● **Before and after images**:
--------------------------------------------------

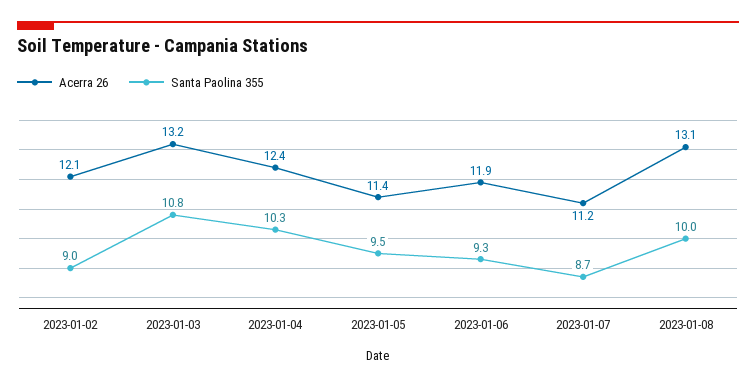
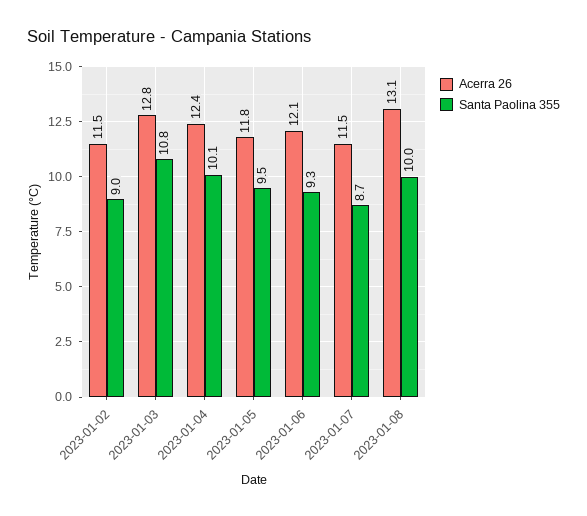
Acerra 26, 2023-01-02: 12.1 -> 11.5
Acerra 26, 2023-01-03: 13.2 -> 12.8
Santa Paolina 355, 2023-01-04: 10.3 -> 10.1
Acerra 26, 2023-01-05: 11.4 -> 11.8
Acerra 26, 2023-01-06: 11.9 -> 12.1
Acerra 26, 2023-01-07: 11.2 -> 11.5

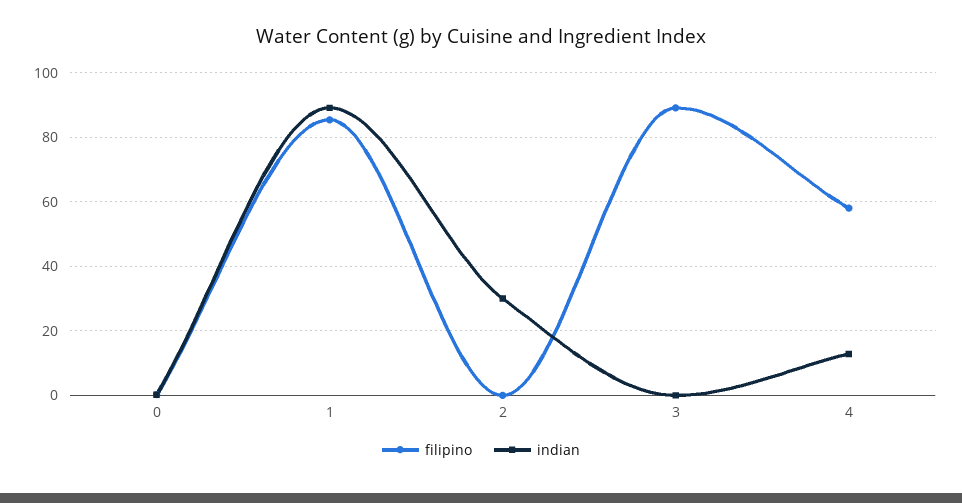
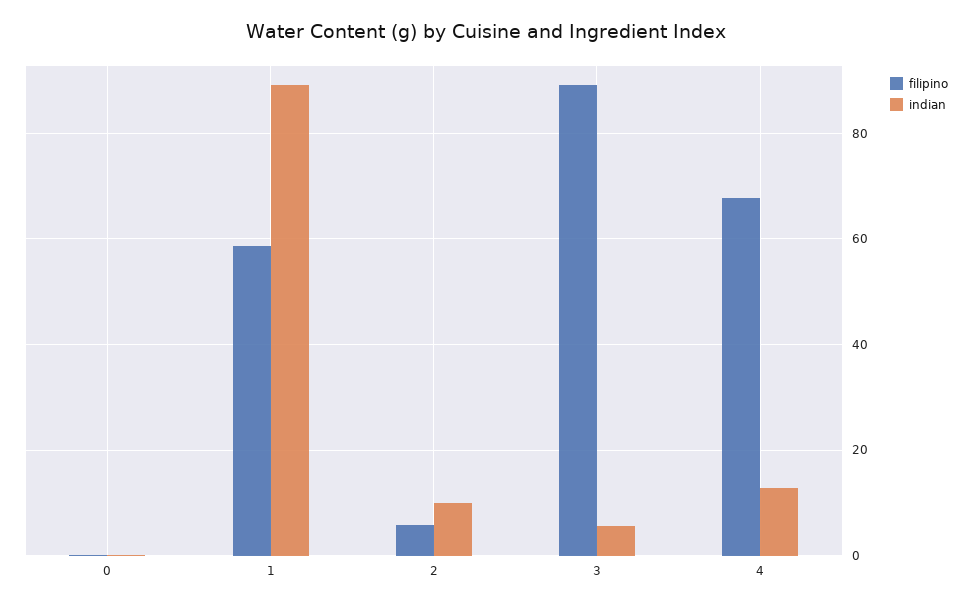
filipino, 1: 86 -> 58
filipino, 2: 0 -> 6
indian, 2: 30 -> 10
indian, 3: 0 -> 6
filipino, 4: 58 -> 68

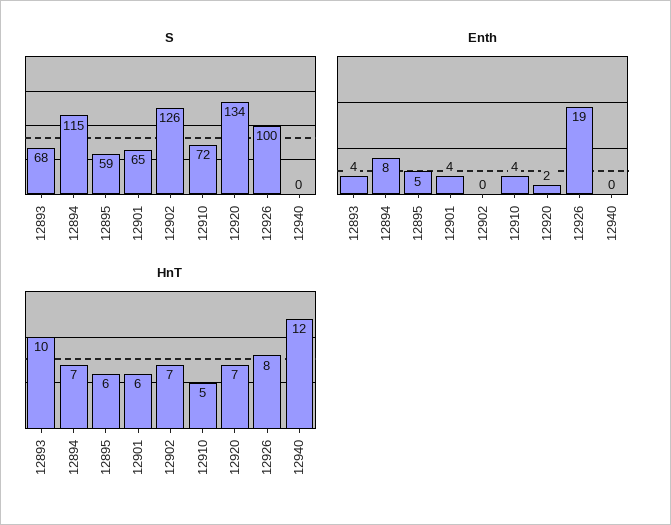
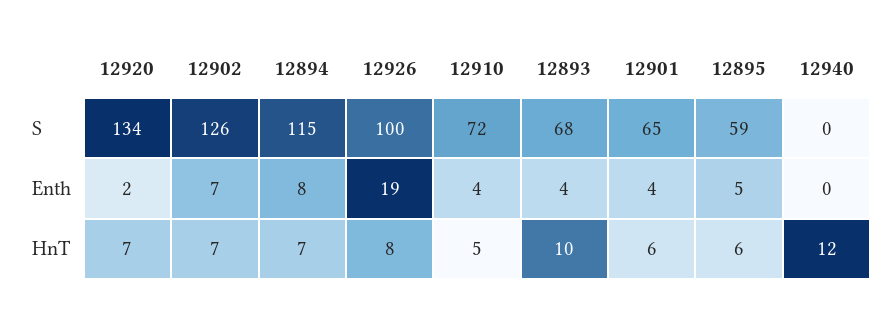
Enth, 12902: 0 -> 7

--------------------------------------------------

Where does the word "filipino" occur in the records? Return every line that holds it.

● **Solution to this exercise**:
filipino, 1: 86 -> 58
filipino, 2: 0 -> 6
filipino, 4: 58 -> 68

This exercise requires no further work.